Maisons du Monde
- Type: Public limited company
- Traded as: Euronext: MDM CAC Small
- Industry: Retail
- Founded: 1996
- Founder: Xavier Marie
- Headquarters: Vertou, France
- Area served: France, Italy, Spain, Belgium, Switzerland, Germany, Portugal, Austria, Netherlands, Algeria, Morocco, Réunion, Martinique
- Key people: François-Melchior de Polignac (CEO)
- Products: Furniture, home décor, tableware, lighting, sofas
- Revenue: ▼€1 billion (2024)
- Net income: ▼€-115.3 million (2024)
- Number of employees: 5,506 (2024)
- Website: www.maisonsdumonde.com

= Maisons du Monde =

French furniture and home decor company

Maisons du Monde (/fr/, Houses of the world) is a French furniture and home decor company founded in Brest in 1996 by Xavier Marie. As of 2023, Maisons du Monde has 349 stores in Europe of which 212 in France and more than 5,500 employees. Sales made abroad represents 45% of the Maisons du Monde group's sales, and half of total sales are made online. Maisons du Monde sells approximately 58% of decorations and 42% of furniture.

== History ==
In 2006, Maisons du Monde launched its online shop and offered the whole of its catalogue of furniture and a large part of its objects of decoration. Maisons du Monde published a catalogue presenting its new collection at the beginning of the year.

The American business Bain Capital purchased the Maisons du Monde group in 2013 for €680 million (80%).

In 2015, it achieved a turnover of 699 million euros, of which 460 million were in France.

In February 2016, two US banks, Goldman Sachs and Citigroup, were mandated to prepare for an IPO.

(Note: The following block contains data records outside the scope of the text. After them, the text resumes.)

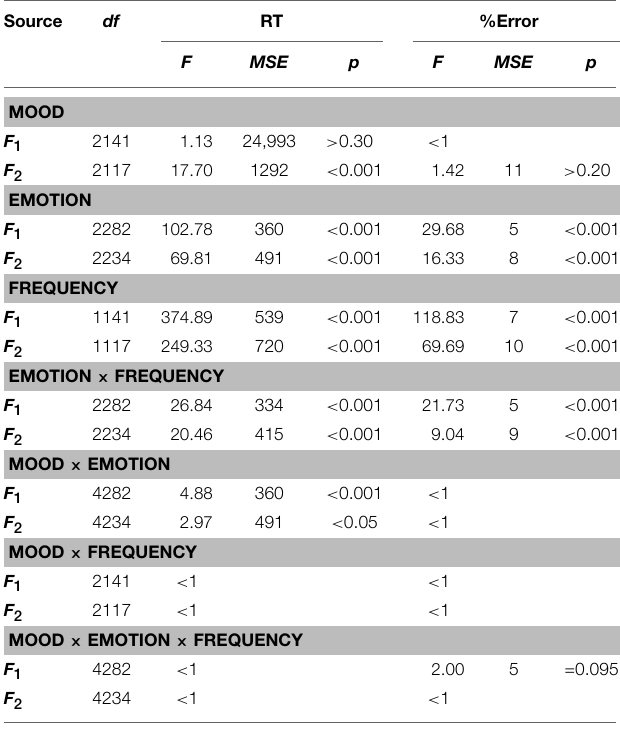
TABLE 5 | Main effects and interactions by participants ( F 1 ) and by items ( F 2 ) for RT and %Error measures.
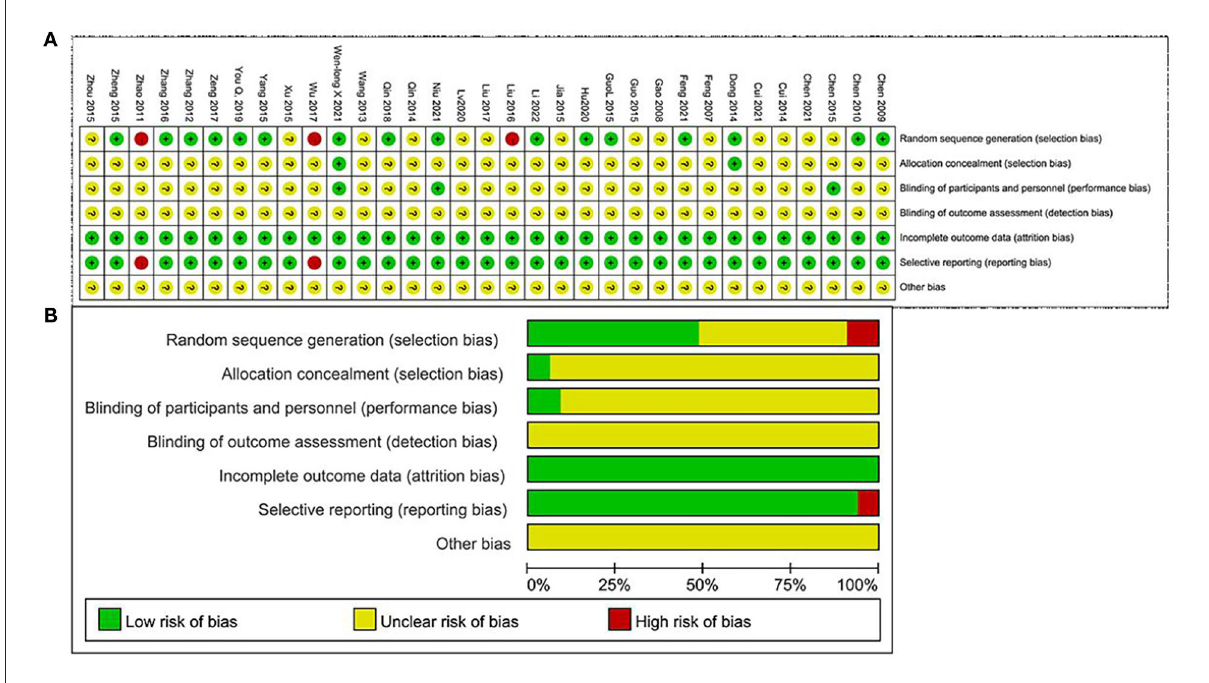
FIGURE2 (A) Risk-of-bias summary. (B) Risk-of-bias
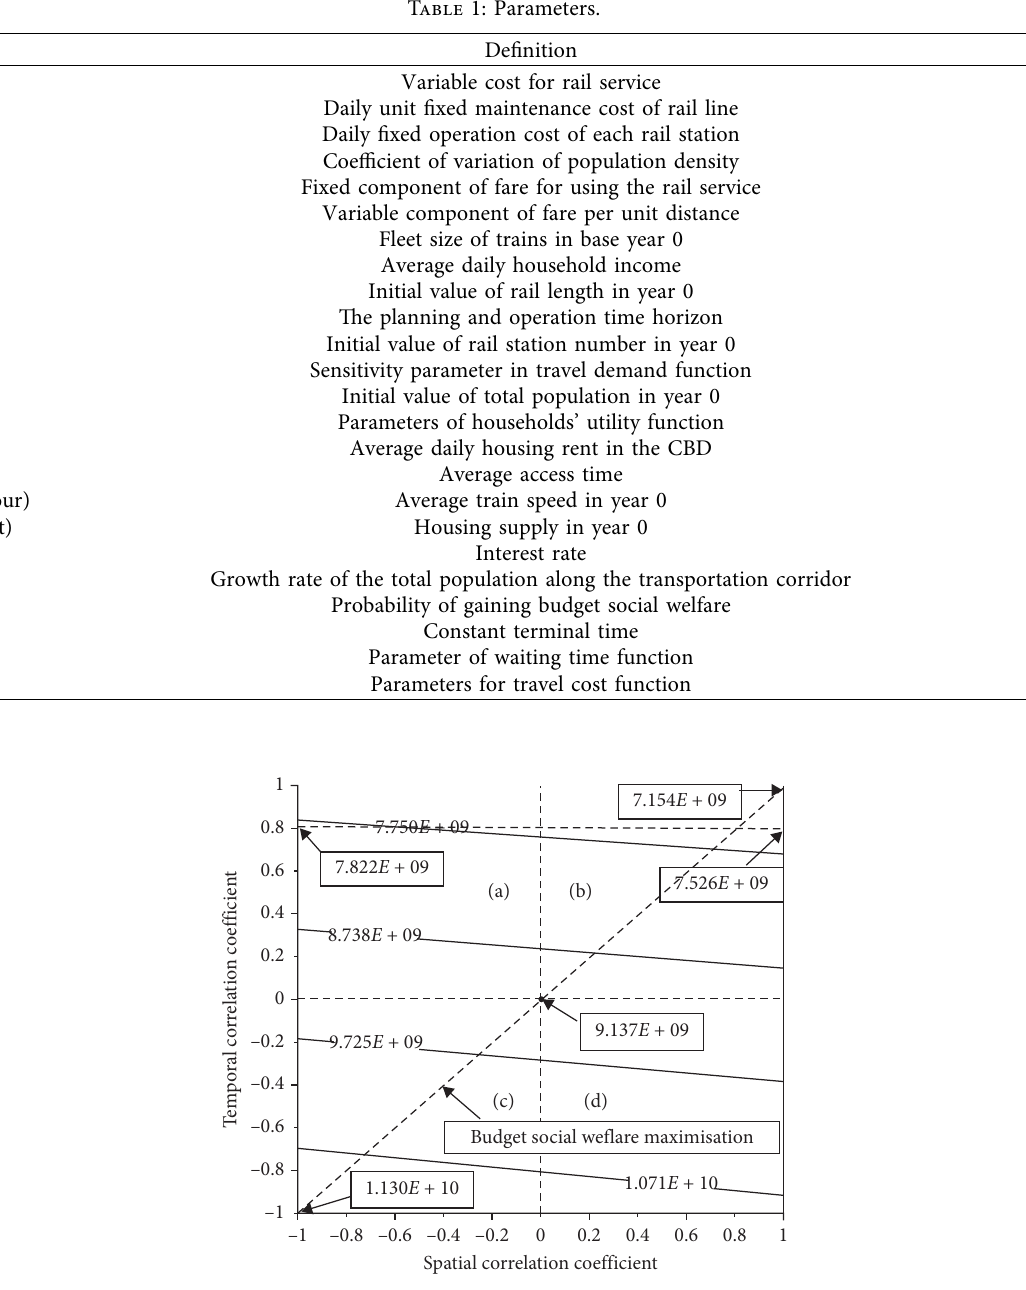
Figure 2: The effects of space-time correlation of population densities on social welfare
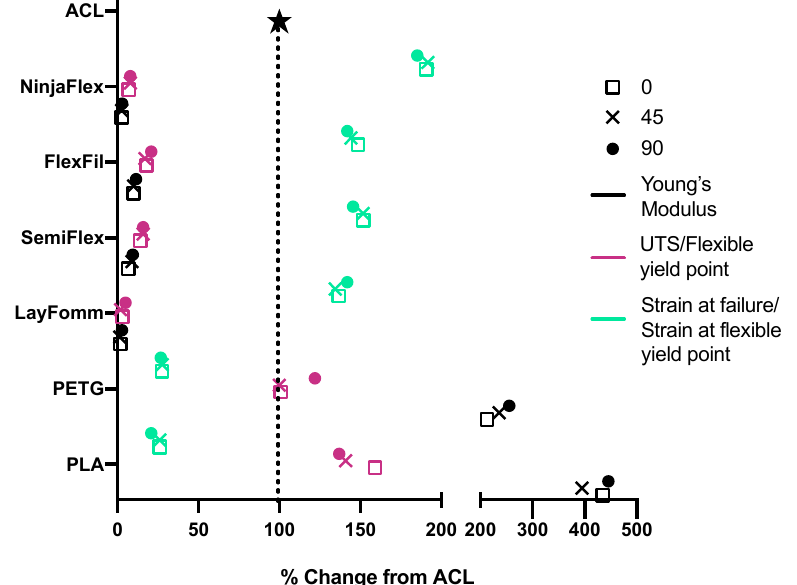
Figure 6. Percentage change of values compared to published native ACL mechanical properties. Raster angles are represented as 0°—square, 45°—cross, and 90°—circle. Young’s (stiff) or apparent (flexible) modulus values are shown in black, UTS (stiff) or flexible yield point (flexible) are pink and strain at either failure (stiff) or flexible yield point (flexible) are green. Mean values are plotted. Table 5. Mechanical properties of all specimens and ACL literature values.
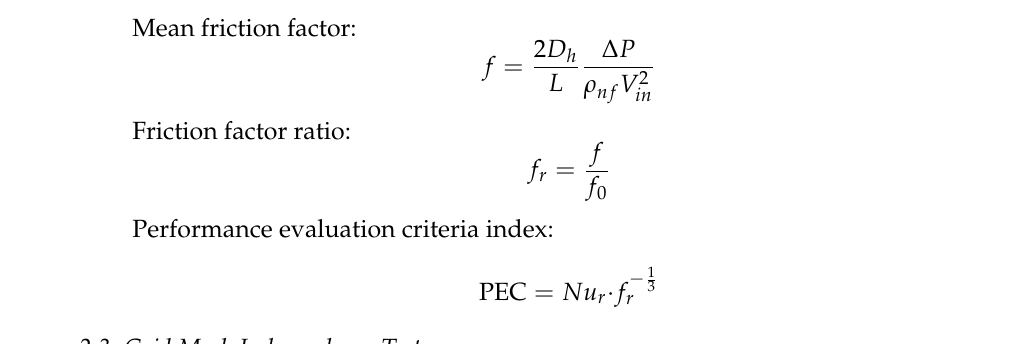
Figure 3. Code validation between numerical data of Yang and Ordonez [42] and obtained numer- ical results from the current study in case of PEC index. Mass flow rate (kg/s)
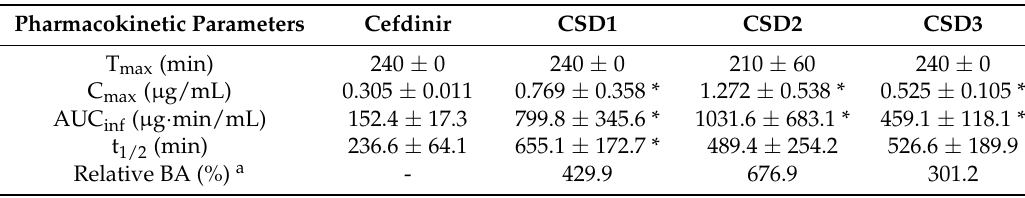
Table 2. Pharmacokinetic parameters of cefdinir after oral administration of cefdinir, CSD1, CSD2, and CSD3, at a dose of 2 mg/kg in rats ( n =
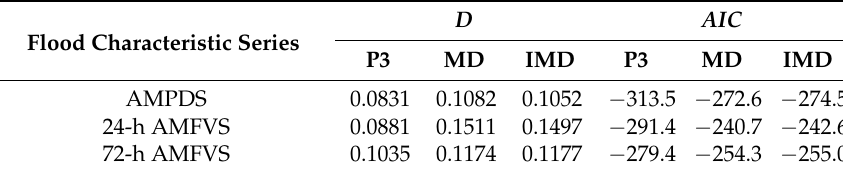
Table 12. Goodness-of-fit test results for the MD and IMD methods. Flood Characteristic Series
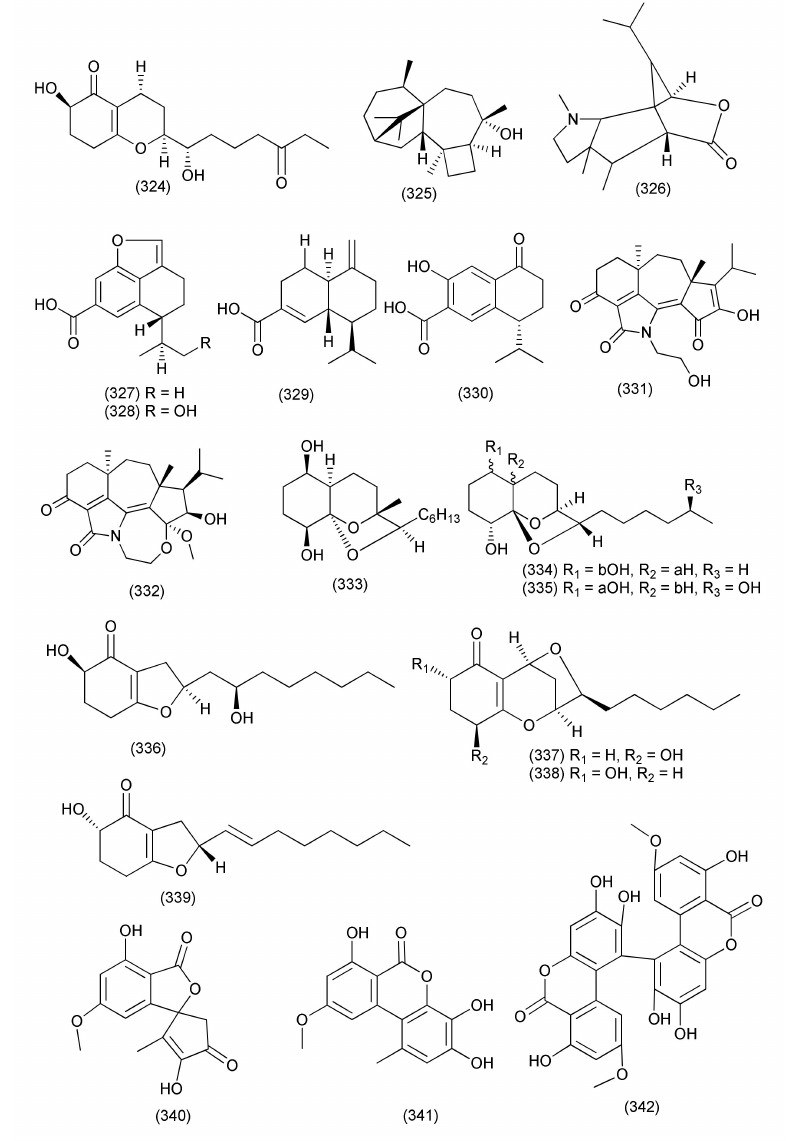
Figure 18. Structures of metabolites 324 – 342 isolated from Anamorphic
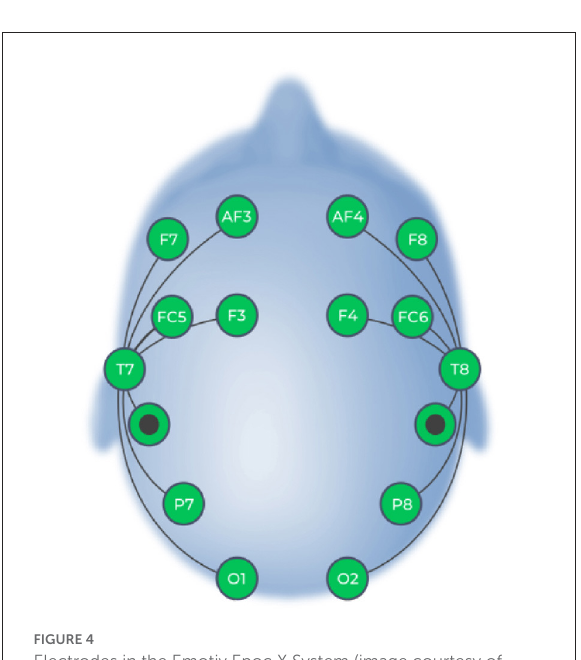
FIGURE4 Electrodes in the Emotiv Epoc X System (image courtesy of Emotiv).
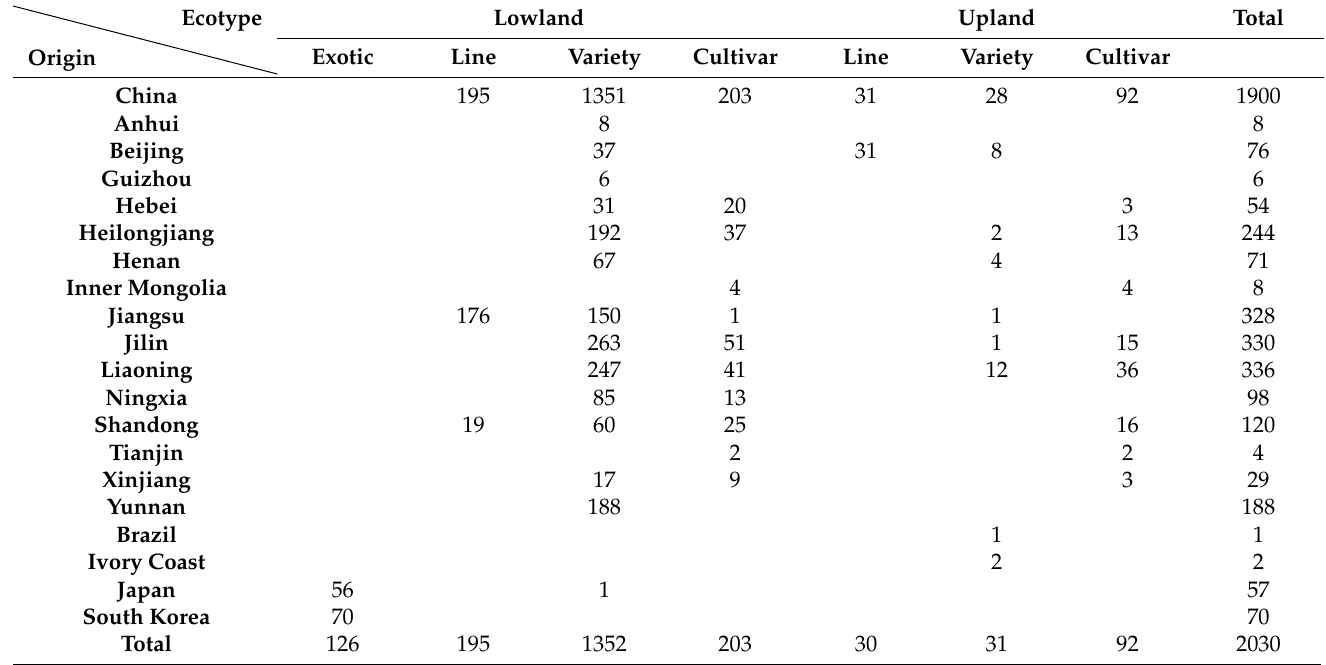
Table 1. Origin, ecotype and type of germplasm evaluated in the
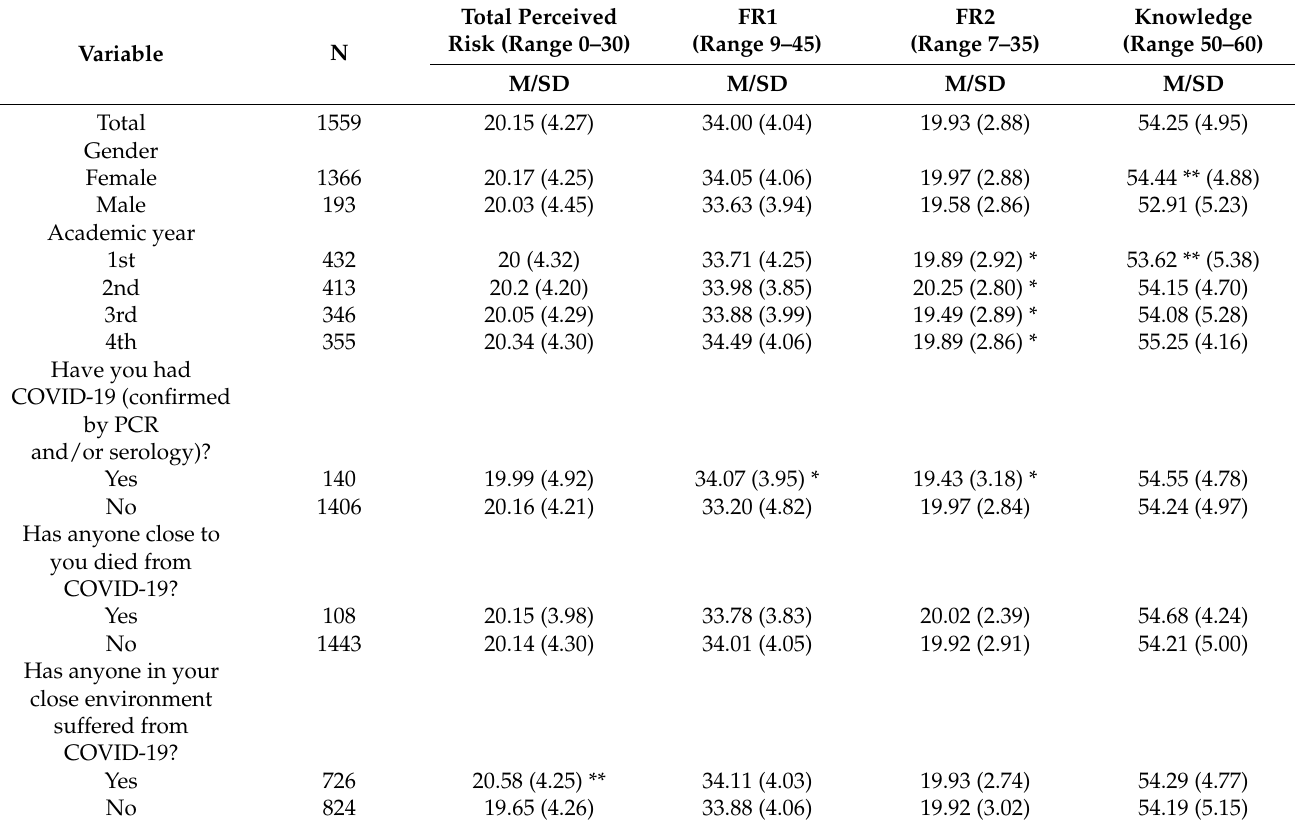
Table 2. Gender variables, academic year and having suffered COVID-19 by risk perception, risk factors and knowledge subscales (descriptive and differential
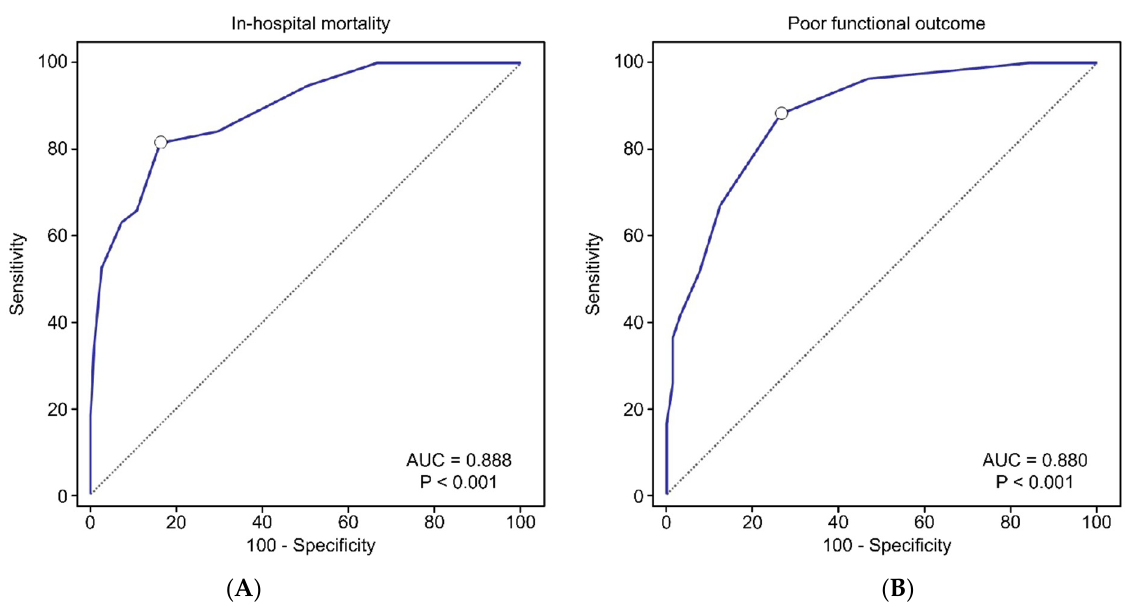
Figure 2. Receiver operating characteristic curves of the Traumatic Graeb Score in predicting in- hospital mortality ( A ) and poor functional outcome ( B ). AUC: area under the curve; mRS: modified Rankin Scale.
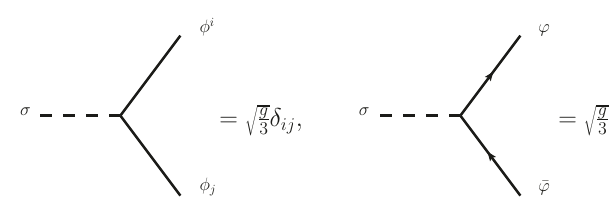
Figure 8 . The interaction vertices of the Lagrangian given by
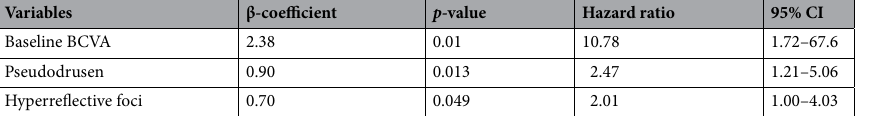
Table 3. Cox regression analyses associated with advanced AMD (repeated forward selection method). Age, sex, drusenoid pigment epithelial detachment, baseline subfoveal choroidal thickness, ARMS2 A69S, and CFH I62V were eliminated in this analysis. AMD, age-related macular degeneration; BCVA, best-corrected visual acuity.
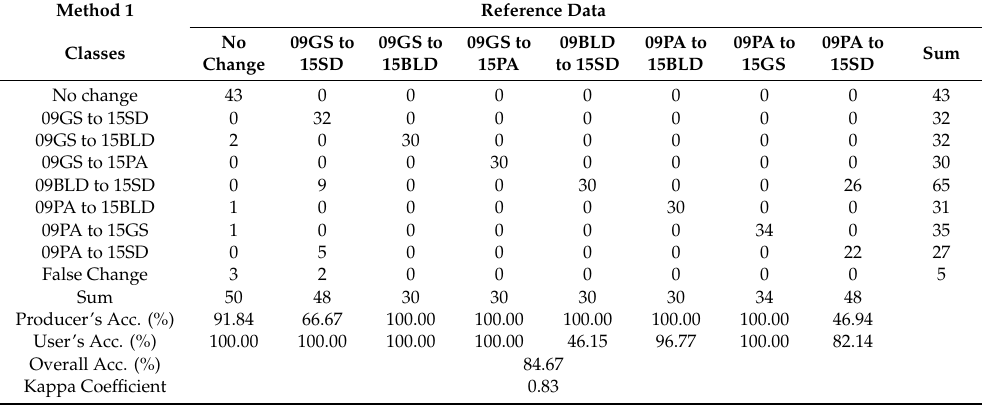
Table 10. The classification accuracies of changes in Method 1.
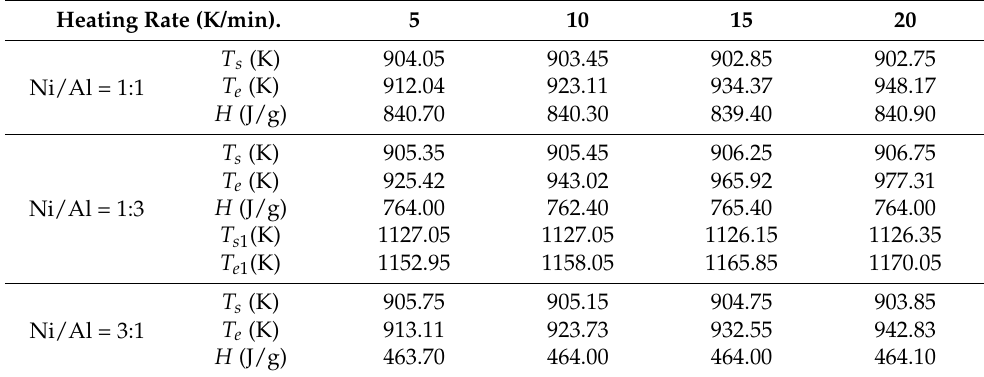
Table 1. Thermal reaction parameters of Ni/Al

In 2018, Maisons du Monde opened its first store in the United States, located in Wynwood, Florida. In 2019, Maisons du Monde opened a new store located in Aventura Mall, the third largest shopping mall in the United States.

In 2020, Maisons du Monde was hit by the Covid-19 crisis, but managed to hold its own above expectations. From January to June, sales fell by 13.3% to 489 million euros. Nevertheless, a second warehouse will open in early 2021 near the port of Le Havre to receive goods from Asia.

In late 2021, Maisons du Monde withdrew from the U.S. market by selling the majority of its shares in Modani, its American subsidiary, stating the decision would allow the company to fully refocus on Europe.

In 2023, Maisons du Monde ceased its online activities in the United Kingdom, with the company stopping new orders from May 24 of that year.

== Number of stores ==
As of year-end 2023, it had 349 direct stores in Europe.

| Country | No. of stores |
|---|---|
| France | 212 |
| Italy | 46 |
| Spain | 36 |
| Belgium | 21 |
| Switzerland | 13 |
| Germany | 11 |
| Portugal | 3 |
| Luxembourg | 2 |
| Austria | 1 |

Maisons du Monde also has franchise locations in Algeria, Morocco, Réunion, and Martinique. It sells its products online in the Netherlands as well. In the past, the company also operated stores in the United Kingdom and the United States.